═══ Information shown

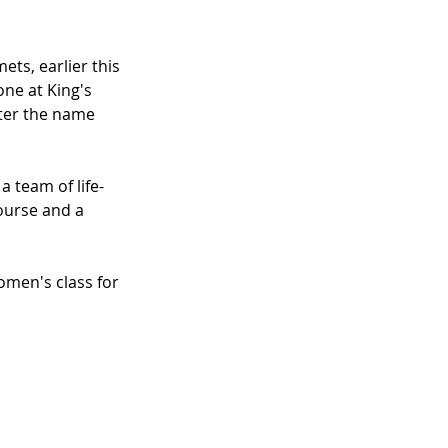
ts, earlier this 
ne at King's 
fter the name 
 team of life-
ourse and a 
men's class for 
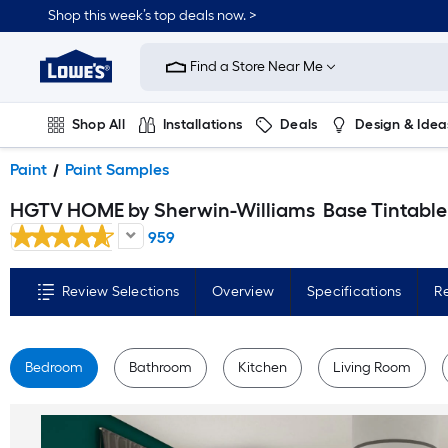
Skip
Shop this week’s top deals now. >
to
Link
main
to
content
Find a Store Near Me
Lowe's
Home
Improvement
Home
Shop All
Installations
Deals
Design & Idea
Page
Plumbing
Flooring
On Trend
Paint
Paint Samples
HGTV HOME by Sherwin-Williams
Base Tintable Paint sample base ( Half-pint
959
Review Selections
Overview
Specifications
R
Bedroom
Bathroom
Kitchen
Living Room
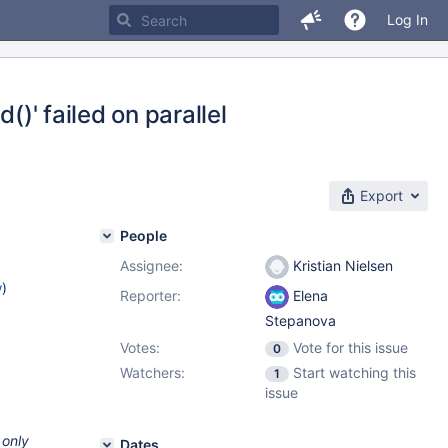
Log In
()' failed on parallel
Export
People
Assignee:
Kristian Nielsen
w
)
Reporter:
Elena
Stepanova
Votes:
Vote for this issue
0
Watchers:
Start watching this
1
issue
 only
Dates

══════

Instructions to follow:
Reproduce the text read from each of the items above, line for line and unchanged, without including the pictures themselves.

Answer to the exercise:
ts, earlier this 
ne at King's 
fter the name 
 team of life-
ourse and a 
men's class for 
Skip
Shop this week’s top deals now. >
to
Link
main
to
content
Find a Store Near Me
Lowe's
Home
Improvement
Home
Shop All
Installations
Deals
Design & Idea
Page
Plumbing
Flooring
On Trend
Paint
Paint Samples
HGTV HOME by Sherwin-Williams
Base Tintable Paint sample base ( Half-pint
959
Review Selections
Overview
Specifications
R
Bedroom
Bathroom
Kitchen
Living Room
Log In
()' failed on parallel
Export
People
Assignee:
Kristian Nielsen
w
)
Reporter:
Elena
Stepanova
Votes:
Vote for this issue
0
Watchers:
Start watching this
1
issue
 only
Dates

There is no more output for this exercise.